**SET EXERCISE**
In the lines below, replace every "collectors" with "collected by" and leave everything else unchanged.

**SUPPLIED MATERIAL**
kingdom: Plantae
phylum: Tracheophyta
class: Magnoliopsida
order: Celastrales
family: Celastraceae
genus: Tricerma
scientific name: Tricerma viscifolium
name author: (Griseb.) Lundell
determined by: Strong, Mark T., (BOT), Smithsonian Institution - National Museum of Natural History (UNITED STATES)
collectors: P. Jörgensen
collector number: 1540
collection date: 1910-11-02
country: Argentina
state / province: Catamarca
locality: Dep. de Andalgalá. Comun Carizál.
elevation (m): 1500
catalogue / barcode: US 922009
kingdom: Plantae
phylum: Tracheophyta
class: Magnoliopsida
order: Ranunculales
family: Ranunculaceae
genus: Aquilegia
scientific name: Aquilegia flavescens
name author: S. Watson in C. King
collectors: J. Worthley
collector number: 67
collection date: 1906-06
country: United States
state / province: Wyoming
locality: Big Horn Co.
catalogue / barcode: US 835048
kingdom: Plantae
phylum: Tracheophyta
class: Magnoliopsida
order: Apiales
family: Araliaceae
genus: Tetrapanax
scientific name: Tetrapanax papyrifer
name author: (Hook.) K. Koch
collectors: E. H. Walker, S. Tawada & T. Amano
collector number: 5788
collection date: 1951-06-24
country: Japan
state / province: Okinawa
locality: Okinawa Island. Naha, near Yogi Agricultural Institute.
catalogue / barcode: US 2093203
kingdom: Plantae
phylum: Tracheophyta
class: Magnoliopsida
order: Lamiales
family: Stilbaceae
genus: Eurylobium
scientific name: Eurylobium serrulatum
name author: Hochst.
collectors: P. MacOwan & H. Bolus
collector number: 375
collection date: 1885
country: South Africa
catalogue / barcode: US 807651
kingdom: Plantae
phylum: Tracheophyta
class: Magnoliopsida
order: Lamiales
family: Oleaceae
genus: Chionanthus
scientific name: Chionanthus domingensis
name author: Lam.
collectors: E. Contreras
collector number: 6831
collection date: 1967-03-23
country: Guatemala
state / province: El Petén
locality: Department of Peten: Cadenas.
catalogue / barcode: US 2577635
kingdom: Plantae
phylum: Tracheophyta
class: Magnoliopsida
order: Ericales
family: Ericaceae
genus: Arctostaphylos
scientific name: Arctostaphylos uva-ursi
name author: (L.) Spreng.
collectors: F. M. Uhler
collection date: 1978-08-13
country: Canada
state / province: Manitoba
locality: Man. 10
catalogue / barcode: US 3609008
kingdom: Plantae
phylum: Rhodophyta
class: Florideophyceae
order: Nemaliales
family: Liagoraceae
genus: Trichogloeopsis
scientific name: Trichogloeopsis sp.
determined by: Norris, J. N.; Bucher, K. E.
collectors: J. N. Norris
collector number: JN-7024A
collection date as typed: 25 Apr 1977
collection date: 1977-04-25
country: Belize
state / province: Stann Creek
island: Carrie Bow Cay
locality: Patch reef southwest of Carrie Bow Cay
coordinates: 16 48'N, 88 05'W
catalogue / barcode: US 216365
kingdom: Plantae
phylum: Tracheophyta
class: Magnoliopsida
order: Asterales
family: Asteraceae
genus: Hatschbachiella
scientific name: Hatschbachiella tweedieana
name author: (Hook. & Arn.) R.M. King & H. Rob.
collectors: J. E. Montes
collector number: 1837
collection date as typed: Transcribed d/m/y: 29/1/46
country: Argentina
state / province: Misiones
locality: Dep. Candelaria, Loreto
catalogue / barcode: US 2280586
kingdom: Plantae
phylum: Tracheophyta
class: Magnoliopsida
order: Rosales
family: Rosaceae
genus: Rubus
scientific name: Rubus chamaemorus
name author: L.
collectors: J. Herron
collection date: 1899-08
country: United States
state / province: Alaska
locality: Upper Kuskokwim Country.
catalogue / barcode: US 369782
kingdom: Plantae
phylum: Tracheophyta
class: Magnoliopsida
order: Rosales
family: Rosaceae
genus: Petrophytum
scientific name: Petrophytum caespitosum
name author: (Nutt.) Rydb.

**THE ANSWER**
kingdom: Plantae
phylum: Tracheophyta
class: Magnoliopsida
order: Celastrales
family: Celastraceae
genus: Tricerma
scientific name: Tricerma viscifolium
name author: (Griseb.) Lundell
determined by: Strong, Mark T., (BOT), Smithsonian Institution - National Museum of Natural History (UNITED STATES)
collected by: P. Jörgensen
collector number: 1540
collection date: 1910-11-02
country: Argentina
state / province: Catamarca
locality: Dep. de Andalgalá. Comun Carizál.
elevation (m): 1500
catalogue / barcode: US 922009
kingdom: Plantae
phylum: Tracheophyta
class: Magnoliopsida
order: Ranunculales
family: Ranunculaceae
genus: Aquilegia
scientific name: Aquilegia flavescens
name author: S. Watson in C. King
collected by: J. Worthley
collector number: 67
collection date: 1906-06
country: United States
state / province: Wyoming
locality: Big Horn Co.
catalogue / barcode: US 835048
kingdom: Plantae
phylum: Tracheophyta
class: Magnoliopsida
order: Apiales
family: Araliaceae
genus: Tetrapanax
scientific name: Tetrapanax papyrifer
name author: (Hook.) K. Koch
collected by: E. H. Walker, S. Tawada & T. Amano
collector number: 5788
collection date: 1951-06-24
country: Japan
state / province: Okinawa
locality: Okinawa Island. Naha, near Yogi Agricultural Institute.
catalogue / barcode: US 2093203
kingdom: Plantae
phylum: Tracheophyta
class: Magnoliopsida
order: Lamiales
family: Stilbaceae
genus: Eurylobium
scientific name: Eurylobium serrulatum
name author: Hochst.
collected by: P. MacOwan & H. Bolus
collector number: 375
collection date: 1885
country: South Africa
catalogue / barcode: US 807651
kingdom: Plantae
phylum: Tracheophyta
class: Magnoliopsida
order: Lamiales
family: Oleaceae
genus: Chionanthus
scientific name: Chionanthus domingensis
name author: Lam.
collected by: E. Contreras
collector number: 6831
collection date: 1967-03-23
country: Guatemala
state / province: El Petén
locality: Department of Peten: Cadenas.
catalogue / barcode: US 2577635
kingdom: Plantae
phylum: Tracheophyta
class: Magnoliopsida
order: Ericales
family: Ericaceae
genus: Arctostaphylos
scientific name: Arctostaphylos uva-ursi
name author: (L.) Spreng.
collected by: F. M. Uhler
collection date: 1978-08-13
country: Canada
state / province: Manitoba
locality: Man. 10
catalogue / barcode: US 3609008
kingdom: Plantae
phylum: Rhodophyta
class: Florideophyceae
order: Nemaliales
family: Liagoraceae
genus: Trichogloeopsis
scientific name: Trichogloeopsis sp.
determined by: Norris, J. N.; Bucher, K. E.
collected by: J. N. Norris
collector number: JN-7024A
collection date as typed: 25 Apr 1977
collection date: 1977-04-25
country: Belize
state / province: Stann Creek
island: Carrie Bow Cay
locality: Patch reef southwest of Carrie Bow Cay
coordinates: 16 48'N, 88 05'W
catalogue / barcode: US 216365
kingdom: Plantae
phylum: Tracheophyta
class: Magnoliopsida
order: Asterales
family: Asteraceae
genus: Hatschbachiella
scientific name: Hatschbachiella tweedieana
name author: (Hook. & Arn.) R.M. King & H. Rob.
collected by: J. E. Montes
collector number: 1837
collection date as typed: Transcribed d/m/y: 29/1/46
country: Argentina
state / province: Misiones
locality: Dep. Candelaria, Loreto
catalogue / barcode: US 2280586
kingdom: Plantae
phylum: Tracheophyta
class: Magnoliopsida
order: Rosales
family: Rosaceae
genus: Rubus
scientific name: Rubus chamaemorus
name author: L.
collected by: J. Herron
collection date: 1899-08
country: United States
state / province: Alaska
locality: Upper Kuskokwim Country.
catalogue / barcode: US 369782
kingdom: Plantae
phylum: Tracheophyta
class: Magnoliopsida
order: Rosales
family: Rosaceae
genus: Petrophytum
scientific name: Petrophytum caespitosum
name author: (Nutt.) Rydb.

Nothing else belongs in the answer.